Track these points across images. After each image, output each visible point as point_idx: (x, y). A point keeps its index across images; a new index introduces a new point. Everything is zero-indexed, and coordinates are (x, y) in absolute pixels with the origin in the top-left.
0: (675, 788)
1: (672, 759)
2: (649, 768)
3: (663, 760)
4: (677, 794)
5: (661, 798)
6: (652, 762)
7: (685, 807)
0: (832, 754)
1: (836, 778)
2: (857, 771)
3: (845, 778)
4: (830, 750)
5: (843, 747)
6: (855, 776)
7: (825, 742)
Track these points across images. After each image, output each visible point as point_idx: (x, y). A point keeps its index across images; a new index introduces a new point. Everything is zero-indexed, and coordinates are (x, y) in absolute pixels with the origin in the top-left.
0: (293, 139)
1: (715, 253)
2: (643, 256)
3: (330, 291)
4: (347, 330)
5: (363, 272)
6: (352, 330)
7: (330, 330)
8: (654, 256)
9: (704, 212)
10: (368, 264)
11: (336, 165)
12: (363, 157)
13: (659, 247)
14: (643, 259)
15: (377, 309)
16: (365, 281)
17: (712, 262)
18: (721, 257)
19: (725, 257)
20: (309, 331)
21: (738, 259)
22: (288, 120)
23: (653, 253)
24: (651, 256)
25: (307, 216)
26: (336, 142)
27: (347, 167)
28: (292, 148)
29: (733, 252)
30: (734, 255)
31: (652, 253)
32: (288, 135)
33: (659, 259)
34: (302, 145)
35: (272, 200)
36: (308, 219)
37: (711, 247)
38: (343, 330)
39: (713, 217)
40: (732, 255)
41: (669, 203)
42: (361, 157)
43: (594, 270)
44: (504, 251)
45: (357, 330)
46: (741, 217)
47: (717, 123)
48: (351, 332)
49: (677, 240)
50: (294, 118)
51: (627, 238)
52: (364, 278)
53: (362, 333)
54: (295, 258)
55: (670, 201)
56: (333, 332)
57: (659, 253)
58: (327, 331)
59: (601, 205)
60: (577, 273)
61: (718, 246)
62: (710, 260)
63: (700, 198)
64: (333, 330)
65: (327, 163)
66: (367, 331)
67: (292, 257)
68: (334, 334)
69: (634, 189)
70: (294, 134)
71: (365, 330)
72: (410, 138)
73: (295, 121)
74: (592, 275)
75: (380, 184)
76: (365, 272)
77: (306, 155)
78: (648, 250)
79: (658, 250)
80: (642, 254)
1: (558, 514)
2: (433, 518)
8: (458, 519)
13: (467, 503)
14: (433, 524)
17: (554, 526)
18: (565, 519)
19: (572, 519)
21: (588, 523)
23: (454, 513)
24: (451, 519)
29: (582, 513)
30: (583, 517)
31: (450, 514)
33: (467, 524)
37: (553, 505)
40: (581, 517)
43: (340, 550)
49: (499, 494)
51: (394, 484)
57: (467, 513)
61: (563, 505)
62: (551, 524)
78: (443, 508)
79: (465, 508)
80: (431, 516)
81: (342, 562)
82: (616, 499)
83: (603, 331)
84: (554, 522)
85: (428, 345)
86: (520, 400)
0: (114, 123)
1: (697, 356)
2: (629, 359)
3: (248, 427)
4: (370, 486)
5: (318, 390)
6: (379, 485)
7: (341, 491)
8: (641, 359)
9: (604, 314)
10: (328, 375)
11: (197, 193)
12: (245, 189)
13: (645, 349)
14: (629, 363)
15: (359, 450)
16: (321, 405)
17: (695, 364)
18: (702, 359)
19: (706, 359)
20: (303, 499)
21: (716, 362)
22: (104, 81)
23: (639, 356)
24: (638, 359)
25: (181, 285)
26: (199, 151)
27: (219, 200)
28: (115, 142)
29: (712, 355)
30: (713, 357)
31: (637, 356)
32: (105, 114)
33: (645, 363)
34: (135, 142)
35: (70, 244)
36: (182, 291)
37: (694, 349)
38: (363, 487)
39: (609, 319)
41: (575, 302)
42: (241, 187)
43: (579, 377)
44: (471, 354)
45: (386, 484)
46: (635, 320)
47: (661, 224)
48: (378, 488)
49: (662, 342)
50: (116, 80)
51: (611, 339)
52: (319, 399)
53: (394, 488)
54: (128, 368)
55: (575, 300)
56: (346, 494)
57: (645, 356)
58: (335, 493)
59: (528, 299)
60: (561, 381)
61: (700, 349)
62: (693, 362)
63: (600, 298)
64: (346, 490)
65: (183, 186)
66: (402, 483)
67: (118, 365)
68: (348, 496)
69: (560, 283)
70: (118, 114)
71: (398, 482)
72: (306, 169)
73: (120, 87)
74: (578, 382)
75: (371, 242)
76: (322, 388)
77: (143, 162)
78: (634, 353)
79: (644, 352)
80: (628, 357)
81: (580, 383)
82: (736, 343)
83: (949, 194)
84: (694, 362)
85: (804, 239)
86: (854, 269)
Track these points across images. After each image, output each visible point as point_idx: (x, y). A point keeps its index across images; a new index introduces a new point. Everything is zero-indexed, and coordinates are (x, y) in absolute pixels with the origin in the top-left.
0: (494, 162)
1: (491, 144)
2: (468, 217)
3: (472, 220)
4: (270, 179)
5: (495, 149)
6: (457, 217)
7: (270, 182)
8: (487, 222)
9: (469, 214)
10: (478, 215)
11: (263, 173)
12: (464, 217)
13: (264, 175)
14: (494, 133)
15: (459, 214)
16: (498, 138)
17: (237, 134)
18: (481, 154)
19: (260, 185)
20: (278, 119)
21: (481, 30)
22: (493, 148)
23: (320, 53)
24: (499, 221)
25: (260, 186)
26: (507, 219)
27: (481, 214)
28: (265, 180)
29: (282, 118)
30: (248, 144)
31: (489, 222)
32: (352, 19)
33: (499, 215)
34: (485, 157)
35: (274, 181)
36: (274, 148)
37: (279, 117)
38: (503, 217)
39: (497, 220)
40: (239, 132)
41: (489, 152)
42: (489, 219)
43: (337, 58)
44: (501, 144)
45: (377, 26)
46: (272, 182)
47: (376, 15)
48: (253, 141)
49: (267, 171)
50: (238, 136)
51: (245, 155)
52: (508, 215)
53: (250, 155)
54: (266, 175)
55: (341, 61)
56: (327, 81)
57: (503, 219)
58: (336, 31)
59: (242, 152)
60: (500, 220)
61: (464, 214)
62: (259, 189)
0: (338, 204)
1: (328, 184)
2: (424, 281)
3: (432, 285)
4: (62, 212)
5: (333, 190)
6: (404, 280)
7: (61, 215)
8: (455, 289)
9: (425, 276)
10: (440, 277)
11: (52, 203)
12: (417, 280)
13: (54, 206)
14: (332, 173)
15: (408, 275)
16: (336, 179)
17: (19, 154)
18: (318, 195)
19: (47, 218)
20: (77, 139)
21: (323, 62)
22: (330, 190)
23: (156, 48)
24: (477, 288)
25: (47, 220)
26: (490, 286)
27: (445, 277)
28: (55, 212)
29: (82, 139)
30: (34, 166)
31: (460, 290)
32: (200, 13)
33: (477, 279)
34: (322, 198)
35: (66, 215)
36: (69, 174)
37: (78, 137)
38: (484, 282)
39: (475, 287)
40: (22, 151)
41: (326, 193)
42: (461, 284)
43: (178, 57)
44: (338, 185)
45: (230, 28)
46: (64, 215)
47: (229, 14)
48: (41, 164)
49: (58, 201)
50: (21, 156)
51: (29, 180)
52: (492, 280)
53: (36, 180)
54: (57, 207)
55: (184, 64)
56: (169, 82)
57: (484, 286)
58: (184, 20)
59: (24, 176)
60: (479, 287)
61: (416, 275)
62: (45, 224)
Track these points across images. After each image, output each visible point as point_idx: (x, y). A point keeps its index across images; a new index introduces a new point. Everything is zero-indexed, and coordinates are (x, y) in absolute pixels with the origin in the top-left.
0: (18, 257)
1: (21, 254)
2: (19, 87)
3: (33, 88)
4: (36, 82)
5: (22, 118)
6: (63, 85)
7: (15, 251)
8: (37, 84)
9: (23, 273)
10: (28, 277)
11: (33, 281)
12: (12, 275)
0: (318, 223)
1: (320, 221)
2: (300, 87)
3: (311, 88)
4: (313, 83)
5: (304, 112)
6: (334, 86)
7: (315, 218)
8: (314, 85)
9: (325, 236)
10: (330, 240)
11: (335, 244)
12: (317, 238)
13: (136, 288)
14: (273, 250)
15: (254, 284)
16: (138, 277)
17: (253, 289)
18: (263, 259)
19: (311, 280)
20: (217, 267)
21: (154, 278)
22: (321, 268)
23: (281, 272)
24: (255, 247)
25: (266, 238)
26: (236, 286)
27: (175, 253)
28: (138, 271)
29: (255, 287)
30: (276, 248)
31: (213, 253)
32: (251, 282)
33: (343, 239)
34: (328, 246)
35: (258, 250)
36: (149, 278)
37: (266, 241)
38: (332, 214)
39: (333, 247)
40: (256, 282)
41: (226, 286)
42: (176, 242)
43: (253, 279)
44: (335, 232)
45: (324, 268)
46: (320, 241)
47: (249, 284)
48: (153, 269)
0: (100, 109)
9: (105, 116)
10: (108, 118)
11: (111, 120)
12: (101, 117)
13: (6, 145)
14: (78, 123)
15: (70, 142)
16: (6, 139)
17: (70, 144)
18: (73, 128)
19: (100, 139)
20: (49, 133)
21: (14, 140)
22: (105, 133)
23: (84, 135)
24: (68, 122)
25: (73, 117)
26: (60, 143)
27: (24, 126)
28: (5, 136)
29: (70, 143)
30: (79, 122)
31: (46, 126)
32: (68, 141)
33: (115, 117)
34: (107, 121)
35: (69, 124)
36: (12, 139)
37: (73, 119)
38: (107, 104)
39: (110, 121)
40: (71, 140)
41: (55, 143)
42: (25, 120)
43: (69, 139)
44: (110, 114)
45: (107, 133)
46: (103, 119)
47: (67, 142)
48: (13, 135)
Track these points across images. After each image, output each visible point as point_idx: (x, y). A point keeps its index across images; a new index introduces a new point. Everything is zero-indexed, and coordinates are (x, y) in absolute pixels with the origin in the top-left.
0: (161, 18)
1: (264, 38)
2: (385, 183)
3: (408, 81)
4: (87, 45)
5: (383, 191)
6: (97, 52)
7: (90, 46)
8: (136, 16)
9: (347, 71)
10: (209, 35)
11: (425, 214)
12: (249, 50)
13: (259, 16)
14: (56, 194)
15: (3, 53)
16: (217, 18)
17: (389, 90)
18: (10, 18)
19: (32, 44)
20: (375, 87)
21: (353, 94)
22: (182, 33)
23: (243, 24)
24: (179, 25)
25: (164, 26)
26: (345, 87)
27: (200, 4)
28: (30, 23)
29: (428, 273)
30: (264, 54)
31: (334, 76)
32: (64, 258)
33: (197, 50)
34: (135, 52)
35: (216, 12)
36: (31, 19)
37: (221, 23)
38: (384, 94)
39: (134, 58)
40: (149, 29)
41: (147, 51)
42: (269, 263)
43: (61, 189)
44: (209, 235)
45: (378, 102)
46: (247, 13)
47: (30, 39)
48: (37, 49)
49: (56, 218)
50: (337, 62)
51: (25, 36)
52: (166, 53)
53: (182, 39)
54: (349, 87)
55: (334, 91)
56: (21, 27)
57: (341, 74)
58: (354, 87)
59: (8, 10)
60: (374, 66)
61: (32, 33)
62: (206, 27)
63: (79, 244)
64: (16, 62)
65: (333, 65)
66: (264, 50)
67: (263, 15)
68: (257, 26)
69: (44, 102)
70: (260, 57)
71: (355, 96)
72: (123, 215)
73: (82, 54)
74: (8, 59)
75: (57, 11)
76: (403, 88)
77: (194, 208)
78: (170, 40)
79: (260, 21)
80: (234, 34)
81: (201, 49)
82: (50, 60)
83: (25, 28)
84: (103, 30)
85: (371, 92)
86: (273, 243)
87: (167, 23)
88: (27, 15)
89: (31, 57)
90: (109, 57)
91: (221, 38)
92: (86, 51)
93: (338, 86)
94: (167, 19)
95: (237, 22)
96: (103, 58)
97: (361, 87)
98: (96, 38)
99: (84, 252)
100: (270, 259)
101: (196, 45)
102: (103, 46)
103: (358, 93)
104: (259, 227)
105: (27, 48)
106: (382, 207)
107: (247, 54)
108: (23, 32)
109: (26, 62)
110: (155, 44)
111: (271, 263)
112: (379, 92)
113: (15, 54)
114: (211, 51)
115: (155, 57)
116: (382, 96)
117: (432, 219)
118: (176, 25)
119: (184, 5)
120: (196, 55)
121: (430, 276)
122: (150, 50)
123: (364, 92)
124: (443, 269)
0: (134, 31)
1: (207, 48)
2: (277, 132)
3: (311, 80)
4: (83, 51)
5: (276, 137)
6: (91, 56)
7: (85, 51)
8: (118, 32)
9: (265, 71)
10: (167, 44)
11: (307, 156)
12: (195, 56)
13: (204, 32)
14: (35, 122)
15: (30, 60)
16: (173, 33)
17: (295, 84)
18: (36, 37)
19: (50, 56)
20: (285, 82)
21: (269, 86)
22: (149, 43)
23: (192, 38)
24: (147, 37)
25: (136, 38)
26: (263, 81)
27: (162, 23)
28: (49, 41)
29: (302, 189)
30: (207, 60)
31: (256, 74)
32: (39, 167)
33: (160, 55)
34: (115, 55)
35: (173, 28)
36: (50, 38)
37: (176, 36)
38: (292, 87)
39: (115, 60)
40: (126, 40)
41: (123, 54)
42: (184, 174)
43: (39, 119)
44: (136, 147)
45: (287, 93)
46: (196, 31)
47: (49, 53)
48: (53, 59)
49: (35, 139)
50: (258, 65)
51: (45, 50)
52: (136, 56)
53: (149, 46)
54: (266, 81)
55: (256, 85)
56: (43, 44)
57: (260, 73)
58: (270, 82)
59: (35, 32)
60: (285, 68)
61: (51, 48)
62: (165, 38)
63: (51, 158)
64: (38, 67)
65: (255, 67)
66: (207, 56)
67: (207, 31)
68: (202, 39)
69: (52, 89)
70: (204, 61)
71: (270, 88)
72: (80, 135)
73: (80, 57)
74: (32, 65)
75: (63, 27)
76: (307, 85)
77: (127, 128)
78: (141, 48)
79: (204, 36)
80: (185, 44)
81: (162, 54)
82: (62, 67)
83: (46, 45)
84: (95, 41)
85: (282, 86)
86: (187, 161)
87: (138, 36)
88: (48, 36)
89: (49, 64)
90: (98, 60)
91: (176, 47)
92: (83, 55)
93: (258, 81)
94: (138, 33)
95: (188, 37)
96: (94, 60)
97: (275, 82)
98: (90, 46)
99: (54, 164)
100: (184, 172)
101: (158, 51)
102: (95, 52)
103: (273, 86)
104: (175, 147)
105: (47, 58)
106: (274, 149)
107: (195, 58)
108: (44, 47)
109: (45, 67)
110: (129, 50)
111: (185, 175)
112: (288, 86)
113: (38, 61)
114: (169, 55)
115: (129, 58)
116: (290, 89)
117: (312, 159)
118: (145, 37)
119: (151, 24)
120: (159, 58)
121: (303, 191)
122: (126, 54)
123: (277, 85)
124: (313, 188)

--------

Express the records from their first line through the line containing "7: (825, 742)" as a JSON list of strings, one string per line, omitting blank lines.

[
  "Track these points across images. After each image, output each visible point as point_idx: (x, y). A point keeps its index across images; a new index introduces a new point. Everything is zero-indexed, and coordinates are (x, y) in absolute pixels with the origin in the top-left.",
  "0: (675, 788)",
  "1: (672, 759)",
  "2: (649, 768)",
  "3: (663, 760)",
  "4: (677, 794)",
  "5: (661, 798)",
  "6: (652, 762)",
  "7: (685, 807)",
  "0: (832, 754)",
  "1: (836, 778)",
  "2: (857, 771)",
  "3: (845, 778)",
  "4: (830, 750)",
  "5: (843, 747)",
  "6: (855, 776)",
  "7: (825, 742)"
]